Publié le 04 août 2010 à 06h51 | Mis à jour le 04 août 2010 à 06h59
Raffinerie Shell: les employés ont perdu espoir
Louise Leduc |
Après des mois d'espoirs déçus, les 800 employés de Shell se rendent à l'évidence. Sauf pour une poignée d'entre eux, le 30 novembre, c'en sera fini.
«À trois ou quatre reprises, on a eu quelques espoirs, mais moi, ça fait un bout de temps que je ne croyais plus au miracle», a dit hier Steven, qui travaille depuis 12 ans à la raffinerie de Montréal-Est.
À la fin d'une autre journée difficile pour le moral, il a conclu que «les grosses compagnies comme Shell, c'est plus gros que les gouvernements, qui ont, eux, des moyens bien limités».
«Je ne veux plus rien savoir du secteur industriel, a-t-il poursuivi. Je pense faire un changement de cap radical. M'orienter vers les services, devenir vendeur de téléphones cellulaires, tiens! En tout cas, ça change mes plans. Moi qui voulais fonder une famille...»
«Moi, je commence à envisager sérieusement de m'en aller dans l'ouest du Canada, a dit pour sa part Sabino Dhepaganon. Là-bas, il y a plein d'ouvrage. En même temps, à 49 ans et avec un enfant de 4 ans, ce n'est pas facile de prendre la décision de s'expatrier...»
M. Dhepaganon connaît le tabac. S'il s'est retrouvé chez Shell, c'est que, en 2008, il a perdu son emploi à Pétromont, qui a aussi fermé ses portes. «C'est sûr qu'aujourd'hui, tout le monde a la mine basse et que bien des gens sont en câl...» a-t-il dit.
Il leur est d'autant plus difficile d'envisager la suite des choses qu'ils avaient un très bon salaire, de 70 000$ à 100 000$, sans compter les heures supplémentaires, nous ont dit les employés.
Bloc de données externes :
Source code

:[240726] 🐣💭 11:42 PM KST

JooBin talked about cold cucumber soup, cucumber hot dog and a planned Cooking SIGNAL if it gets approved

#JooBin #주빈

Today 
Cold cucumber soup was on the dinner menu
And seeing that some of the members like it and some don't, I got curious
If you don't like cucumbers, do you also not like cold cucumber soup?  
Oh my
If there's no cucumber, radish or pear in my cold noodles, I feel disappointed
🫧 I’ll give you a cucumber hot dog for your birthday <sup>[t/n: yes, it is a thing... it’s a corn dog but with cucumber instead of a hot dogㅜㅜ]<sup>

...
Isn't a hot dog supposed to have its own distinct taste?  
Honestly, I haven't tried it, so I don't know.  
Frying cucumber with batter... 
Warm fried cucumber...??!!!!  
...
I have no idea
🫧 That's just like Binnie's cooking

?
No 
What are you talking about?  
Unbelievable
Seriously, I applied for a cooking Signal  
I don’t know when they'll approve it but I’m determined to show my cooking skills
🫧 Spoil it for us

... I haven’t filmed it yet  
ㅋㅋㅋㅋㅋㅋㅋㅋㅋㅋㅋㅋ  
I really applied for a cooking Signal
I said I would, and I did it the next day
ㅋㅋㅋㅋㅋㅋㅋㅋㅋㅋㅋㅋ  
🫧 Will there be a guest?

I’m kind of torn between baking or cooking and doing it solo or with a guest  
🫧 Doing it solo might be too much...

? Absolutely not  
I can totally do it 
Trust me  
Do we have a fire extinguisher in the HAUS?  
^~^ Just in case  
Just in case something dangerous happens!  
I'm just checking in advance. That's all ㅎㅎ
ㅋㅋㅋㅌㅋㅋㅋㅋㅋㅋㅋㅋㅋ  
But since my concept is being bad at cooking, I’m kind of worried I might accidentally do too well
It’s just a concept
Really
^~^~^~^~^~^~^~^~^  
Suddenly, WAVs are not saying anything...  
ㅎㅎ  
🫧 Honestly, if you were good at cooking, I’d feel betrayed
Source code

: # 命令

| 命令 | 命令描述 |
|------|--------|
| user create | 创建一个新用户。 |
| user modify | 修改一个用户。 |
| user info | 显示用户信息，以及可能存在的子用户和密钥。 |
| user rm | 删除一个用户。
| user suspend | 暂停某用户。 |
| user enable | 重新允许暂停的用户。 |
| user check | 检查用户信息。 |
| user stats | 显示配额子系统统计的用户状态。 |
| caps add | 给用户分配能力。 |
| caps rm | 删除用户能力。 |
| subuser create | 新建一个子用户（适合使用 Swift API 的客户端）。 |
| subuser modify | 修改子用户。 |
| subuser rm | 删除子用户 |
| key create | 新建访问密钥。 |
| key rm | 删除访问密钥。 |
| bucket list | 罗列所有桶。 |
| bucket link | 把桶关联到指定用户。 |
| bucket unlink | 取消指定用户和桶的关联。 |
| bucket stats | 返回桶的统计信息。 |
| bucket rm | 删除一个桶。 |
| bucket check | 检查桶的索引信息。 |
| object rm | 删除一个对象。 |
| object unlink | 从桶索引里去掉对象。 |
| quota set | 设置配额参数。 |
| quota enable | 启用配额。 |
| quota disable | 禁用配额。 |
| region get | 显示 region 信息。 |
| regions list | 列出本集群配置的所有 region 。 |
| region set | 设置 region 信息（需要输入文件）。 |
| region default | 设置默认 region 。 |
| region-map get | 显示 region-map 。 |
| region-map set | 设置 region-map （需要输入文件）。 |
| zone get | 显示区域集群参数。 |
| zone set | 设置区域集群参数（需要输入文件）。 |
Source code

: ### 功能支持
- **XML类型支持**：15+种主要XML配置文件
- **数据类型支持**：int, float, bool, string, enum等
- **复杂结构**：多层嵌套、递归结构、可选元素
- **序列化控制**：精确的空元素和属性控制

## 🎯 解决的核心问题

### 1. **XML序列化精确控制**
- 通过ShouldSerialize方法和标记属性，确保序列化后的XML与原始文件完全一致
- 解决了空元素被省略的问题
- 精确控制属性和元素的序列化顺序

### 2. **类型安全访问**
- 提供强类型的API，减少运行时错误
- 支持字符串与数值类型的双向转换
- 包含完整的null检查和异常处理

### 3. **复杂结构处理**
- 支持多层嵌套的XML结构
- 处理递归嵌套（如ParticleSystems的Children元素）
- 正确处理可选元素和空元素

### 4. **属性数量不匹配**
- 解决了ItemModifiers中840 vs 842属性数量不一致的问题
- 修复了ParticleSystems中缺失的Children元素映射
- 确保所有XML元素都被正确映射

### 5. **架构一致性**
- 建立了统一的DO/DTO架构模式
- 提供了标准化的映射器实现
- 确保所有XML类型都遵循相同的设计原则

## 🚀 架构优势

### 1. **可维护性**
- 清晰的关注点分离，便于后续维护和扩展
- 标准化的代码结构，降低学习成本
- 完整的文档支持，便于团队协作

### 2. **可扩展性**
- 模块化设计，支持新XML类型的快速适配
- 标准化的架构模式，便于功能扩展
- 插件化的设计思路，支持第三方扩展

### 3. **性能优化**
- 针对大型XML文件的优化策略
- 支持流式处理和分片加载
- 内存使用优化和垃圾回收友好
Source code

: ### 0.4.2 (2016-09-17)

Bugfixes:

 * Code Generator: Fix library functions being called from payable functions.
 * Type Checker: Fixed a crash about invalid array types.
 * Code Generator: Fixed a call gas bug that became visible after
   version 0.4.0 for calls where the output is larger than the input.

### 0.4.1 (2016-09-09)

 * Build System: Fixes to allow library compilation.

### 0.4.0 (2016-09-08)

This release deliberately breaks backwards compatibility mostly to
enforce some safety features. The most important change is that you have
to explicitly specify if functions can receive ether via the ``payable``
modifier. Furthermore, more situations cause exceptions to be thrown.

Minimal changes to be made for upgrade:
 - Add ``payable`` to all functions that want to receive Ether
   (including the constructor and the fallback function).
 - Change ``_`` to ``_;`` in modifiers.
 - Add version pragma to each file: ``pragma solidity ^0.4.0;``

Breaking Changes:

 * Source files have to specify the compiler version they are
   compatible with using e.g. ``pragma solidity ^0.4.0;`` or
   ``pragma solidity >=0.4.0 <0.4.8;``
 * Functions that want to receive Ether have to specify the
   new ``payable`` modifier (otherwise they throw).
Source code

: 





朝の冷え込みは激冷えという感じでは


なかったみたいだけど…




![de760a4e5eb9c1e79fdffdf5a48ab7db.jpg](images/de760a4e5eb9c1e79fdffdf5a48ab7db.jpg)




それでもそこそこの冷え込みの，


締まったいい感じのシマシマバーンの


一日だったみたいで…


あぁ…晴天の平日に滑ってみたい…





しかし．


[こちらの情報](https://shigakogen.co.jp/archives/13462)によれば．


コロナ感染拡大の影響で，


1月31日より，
Où retrouver de telles conditions, en 2010?
«C'est pour les plus jeunes que c'est le plus difficile, dit André Méthot, qui travaille pour Shell depuis 31 ans.
C'est dur d'un point de vue personnel, et c'est dur à l'échelle de toute une partie de la ville, a-t-il fait remarquer. L'est de Montréal en prend pour son grade depuis plusieurs années. «Je me souviens de cette époque, dans les années 70, où de jeunes pères de famille se félicitaient d'avoir de bons emplois qui étaient déjà payés à plus de 10$ l'heure. De plus, dans le temps, les loyers, dans l'Est, ne coûtaient presque rien. Depuis, il y a eu la fermeture de la Canadian Vickers (qui faisait dans la construction de bateaux et d'avions), puis celles de Texaco et d'Esso, et maintenant de Shell.»
C'est difficile, a-t-il souligné, de continuer d'avoir le coeur à l'ouvrage. «C'est tout l'un ou tout l'autre, a-t-il dit. Soit les gens expriment leur colère, soit ils ne disent pas un mot et restent dans leur coin.»
Chacun avait sa théorie, hier, sur les raisons de la fermeture. Mondialisation, coûts de production moindres ailleurs, détermination de Shell à faire dérailler la vente de ses installations pour ne pas laisser Delek la concurrencer.
Jean-Marc Duval, ex-employé à la retraite de Shell devenu fournisseur, croit quant à lui que les raisons sont ailleurs. «C'est triste, c'est le contexte: les normes antipollution sont devenues très sévères.»
Outre les 800 salariés de Shell, quelque 3500 emplois indirects risquent d'être touchés par la conversion de la raffinerie en simple terminal d'importation.